It’s half time for the Grand Coalition, and two years into this not-so-easy 4-year term, its achievements so far are neither overwhelming nor underwhelming. Speculations about a premature end of the coalition are have re-ignited in the light of the controversy over the basic pension.
For months now, the SPD and the Union have been arguing over the introduction of the ‘basic mininum pension‘, a central item of the coalition agreement. However, an agreement is still out of sight. To the contrary, there seems to be no solution to the current deadlock: after a meeting of party leaders, the head of the CDU/CSU Bundestag group, Ralph Brinkhaus, has made it clear that he rejects a basic pension which does not include a means test.
The Union’s parliamentary group leader has ruled out a solution without a means test in the government coalition’s dispute over the basic pension. “This will not work with us,” the CDU politician told the newspaper “Welt”. “We do not want to distribute taxpayers’ money to people who do not need the support at all.”
Brinkhaus told the newspaper that his group was not prepared to “throw out the principles of the pension system and the basic social security system”. According to him, “people don’t understand when some people get extra money from the state when they don’t need it.”
The Hamburg CDU politician Christoph Ploß told the newspapers of Funke Mediengruppe that he expected CDU leader Annegret Kramp-Karrenbauer “to make it clear to the SPD that the CDU will not accept a deviation from the coalition agreement”. He stressed that the agreement on the basic pension provided for in the coalition agreement was already a compromise.
Top-level meeting surprisingly postponed
Felix Schreiner, member of the CDU in Baden-Württemberg, described a solution in the basic pension without mean testing as a “termination of the intergenerational contract”. “It cannot be that in the end those who do not need it and have other incomes profit”, said the 33-year-old.
The SPD and CDU/CSU have been arguing for months about how to structure the basic pension. There is agreement that all those who have contributed for at least 35 years will receive a pension ten percent above the minimum benefits level. This was also agreed in the coalition agreement. Disagreement could not be resolved over who should be eligible for this ‘premium’. The CDU/CSU insist on a means test as a tool to determine such eligibility, which was also agreed upon in the coalition agreement, whereas the SPD now rejects this.
A summit meeting was planned for Monday evening, which was supposed bring about a solution. This summit meeting, however, was surprisingly postponed on Sunday. It will now take place on November 10. Both sides justified the postponement with the fact that there was still a need for further clarification.

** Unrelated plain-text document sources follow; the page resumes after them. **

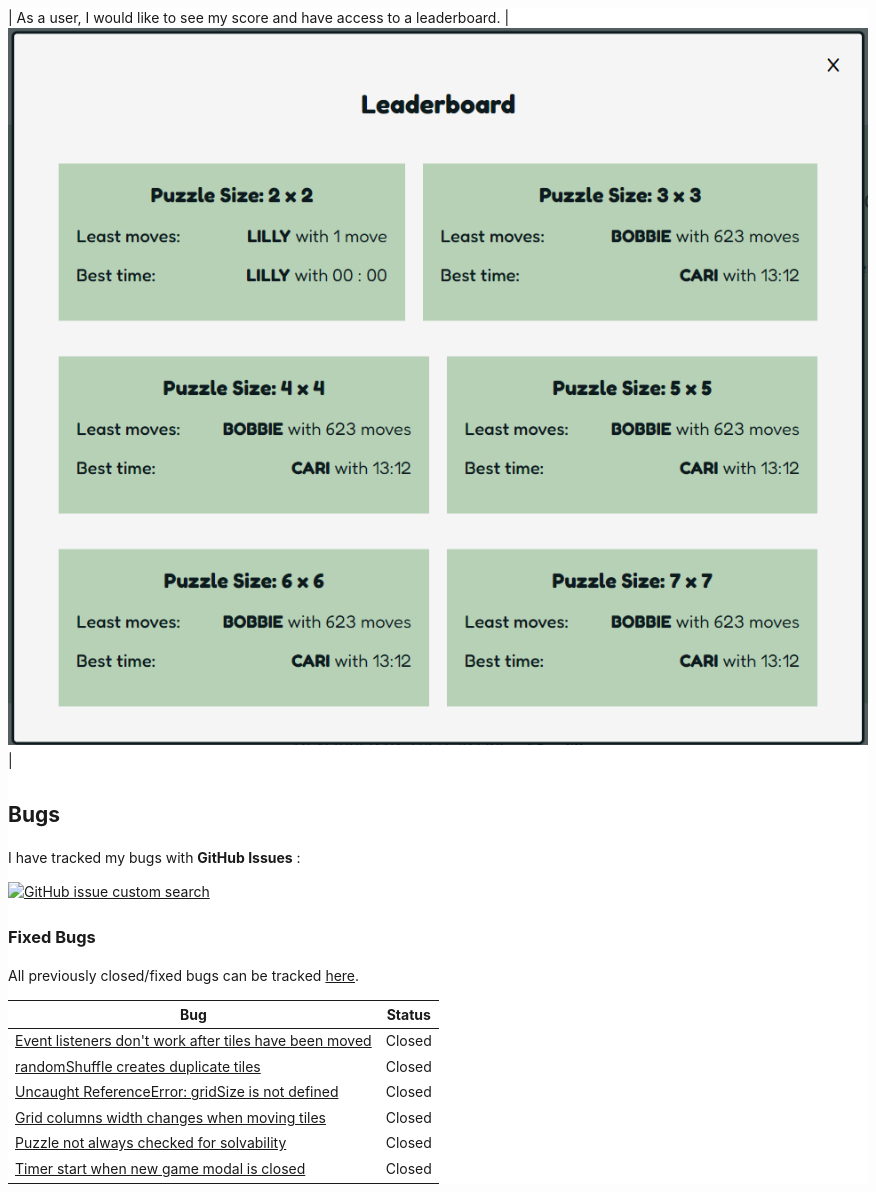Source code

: | As a user, I would like to see my score and have access to a leaderboard. | ![screenshot](documentation/features/feature-leaderboard.png) |

## Bugs

I have tracked my bugs with **GitHub Issues** :

[![GitHub issue custom search](https://img.shields.io/github/issues-search?query=repo%3Atheresaabl%2Fsliding-puzzle%20label%3Abug&label=bugs)](https://github.com/theresaabl/sliding-puzzle/issues?q=is%3Aissue+is%3Aclosed+label%3Abug)

### Fixed Bugs

All previously closed/fixed bugs can be tracked [here](https://github.com/theresaabl/pp-seminars/issues?q=is%3Aissue+is%3Aclosed).

| Bug | Status |
| --- | --- |
| [Event listeners don't work after tiles have been moved](https://github.com/theresaabl/sliding-puzzle/issues/1) | Closed |
| [randomShuffle creates duplicate tiles](https://github.com/theresaabl/sliding-puzzle/issues/2) | Closed |
| [Uncaught ReferenceError: gridSize is not defined](https://github.com/theresaabl/sliding-puzzle/issues/3) | Closed |
| [Grid columns width changes when moving tiles](https://github.com/theresaabl/sliding-puzzle/issues/4) | Closed |
| [Puzzle not always checked for solvability](https://github.com/theresaabl/sliding-puzzle/issues/5) | Closed |
| [Timer start when new game modal is closed](https://github.com/theresaabl/sliding-puzzle/issues/6) | Closed |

As a line of compromise, a solution had emerged on the weekend according to which the payment of the basic pension would be made dependent on the income of the pensioners and not on a means test in which the pensioners’ entire assets would be included. However, the CDU/CSU group remains opposed to it.
The divisive potential of the ongoing quarrel over the basic pension is not to be underestimated, as it’s a sign of the current less-than-stable condition of the Grand Coalition and its potential collapse in the near future. Forces in the SPD seem increasingly willing to push for a premature end of the coalition, which is largely viewed as harmful to the party from within, and CDU/CSU seem increasingly unwilling to compromise their positions to please their coalition partner in order to stay in power. It thus seems plausible that the basic pension issue might be seen as a welcome opportunity to break up this unholy alliance.